SRX300 latest Junos 18.4R1.8 possible performance/throughput issues
Wasn't sure if this needed to go through the SRX forum or Junos. Sorry, may be a little long winded.
I wanted to post here to be informative and possibly get some additional help and things that can be done to help track down an issue like this. Since this is personal for home use I don't have support on the SRX300. But I wanted other people here to know as well.
I am running an SRX300 at my house which I use to learn, test, and try new features of Junos on. This SRX300 is connected to gigabit service and performs flawlessly (until 18.4) running as a gateway for 10 security zones, basic firewall functions, and NAT. I can hear what some people are thinking. It was previusly running 18.3R1.
This helps with my daily job as we work with Junos for SRX/EX/QFX platforms. Still learning the ins/outs of Junos after 2 years.
So I installed the latest 18.4R1.8 that came out 12/21/2018. Upgrade smoothly and everything seemed fine. I was performing some downloads that nearly to saturate the 1Gbps link using multiple sessions. This was done on prior releases with no issues. During this high throughput scenario the throughtut dropped to about 20 Mbps and latency went to 400-1000ms. Performance was suffering.
I check the messages log and saw alerts about CPU threshold crossed and to expect packet loss.
I checked the "show chassis routing-engine" and the CPU looked great. The I found the command "show security monitoring fpc 0" had output that showed the CPU Utilization at 100%. In this case, memory looked good and session flows were what I was expecting based on previous experience.
If I killed the high throughput download everything came back down to normal and all was fine. So I was able to reproduce the drop in throughput and the increase in latency.
I decided to check "show pfe statistics traffic" which was giving me the current pps. I was sitting around 97k pps during the test. From what I can see I felt like I was still within the limits of the hardware. Someone please correct me if I am wrong and/or interpreting this incorrectly.
From this point I didn't know what else to look at so I decided to roll back Junos versions. I rolled back to Junos 18.3R1 service release S1.4. Re-testing the scenario and everything is working fine. The output of "show security monitoring fpc 0" showed the cpu at less than 70% and the pfe statistics showed the same for pps. Everything was humming along fine, full throughput as expected and no change in latency.
I assume there is some bug in Junos 18.4? Does anyone have any suggestions on additional troubleshooting or other data I could gather to track down what the issue may have been?

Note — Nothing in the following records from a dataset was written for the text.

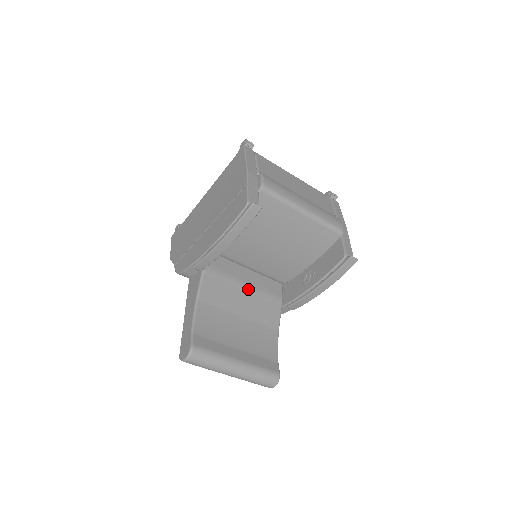
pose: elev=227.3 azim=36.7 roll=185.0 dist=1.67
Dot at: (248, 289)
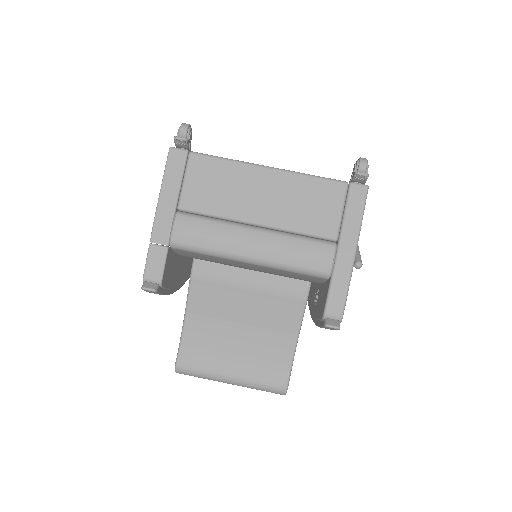
Dot at: (252, 292)
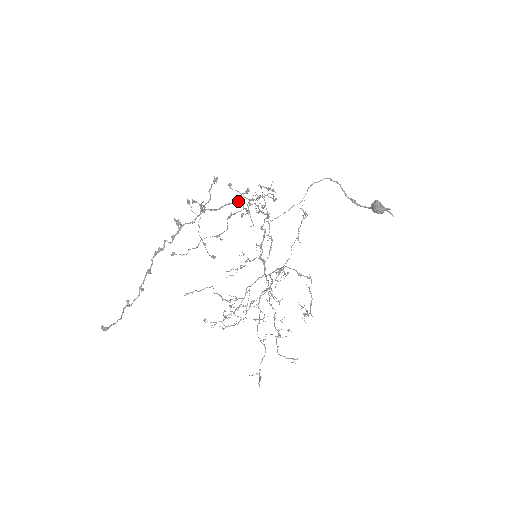
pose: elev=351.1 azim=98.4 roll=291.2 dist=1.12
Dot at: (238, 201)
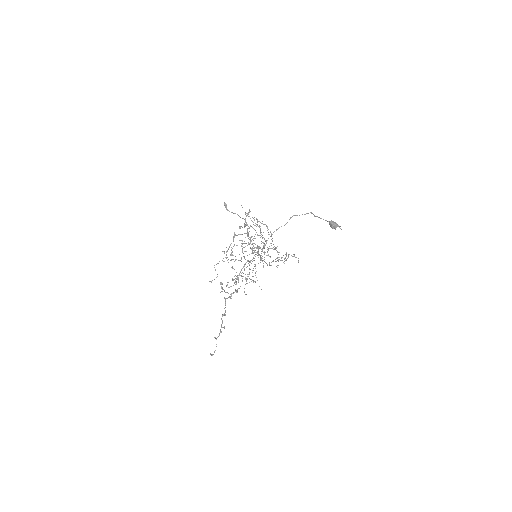
Dot at: occluded
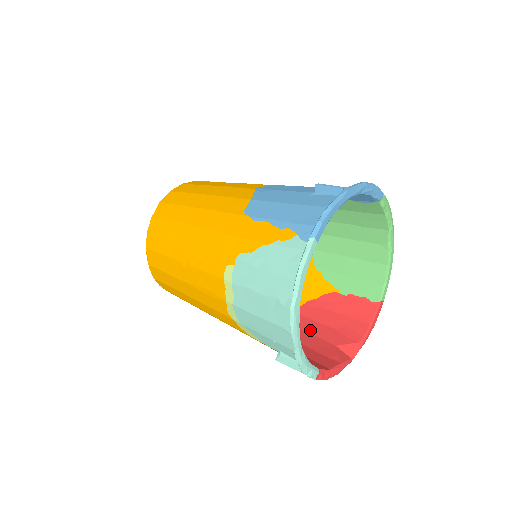
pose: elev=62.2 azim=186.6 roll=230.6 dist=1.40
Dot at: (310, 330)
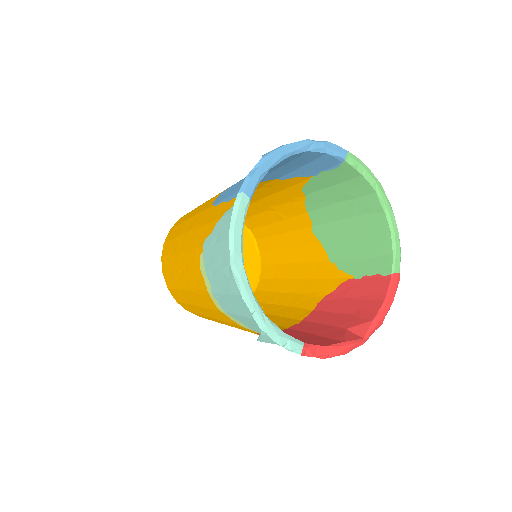
Dot at: (324, 321)
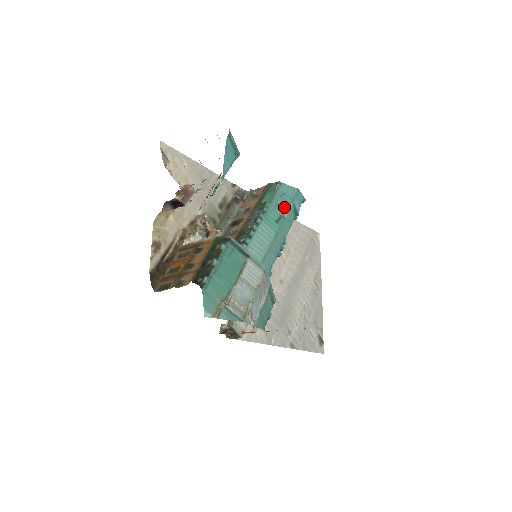
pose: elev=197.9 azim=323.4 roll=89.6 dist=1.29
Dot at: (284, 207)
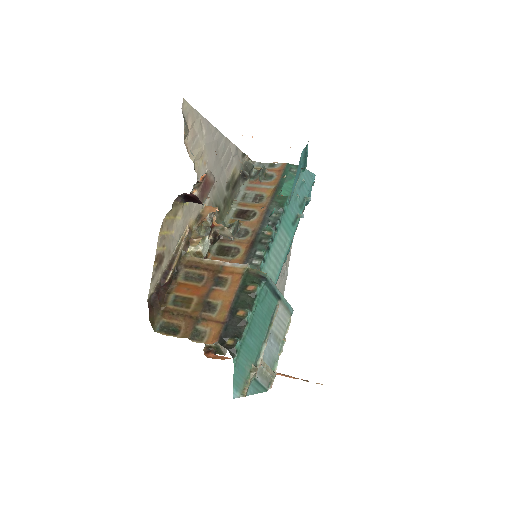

It definitely sounds like a bug becuase the platform, the configuration and the traffic pattern is the same, Thanks for the headsup, if I found more information related to your situation I will pass it along. Please let us know if the traffic is inspected/affected by any extra features different than the regular security-policies and NAT.
As for now I will advise to stay with the recommended junos version for the SRX300 (15.1X49-D150) unless you are looking to implement a feature thats only available in the lastes 18 version:
I would like to stay on what is the recommended Junos version but we have run across bugs within those as well on multiple occassions. We actually run alot of stuff on the 17.4 code due to features that we need. Of course 17.4 has its own set of bugs to work with. SoI have been experimenting on the side with newer releases like this.
But this is also what frustrates me about Junos and the recommended versions. New builds keep getting released with new features that make these platforms competitive with other vendors and/or really make a huge difference in the functionality and manageability of the platform (custom mgmt_junos routing-instance, Unified Security Policies, SSL Inspection Whitelist Exemptions based on Custom URL Categories, on box python scripting with event scripts for SRX). I could go on and on. These features don't seem to be back ported to what is the recommended Junos version.
At what point will Juniper move on from 15.1x49 and start recommending the newer builds? Why keep releasing new features for the last 2 years (how long since I started using Junos) if you aren't going to recommend the code version that it runs on?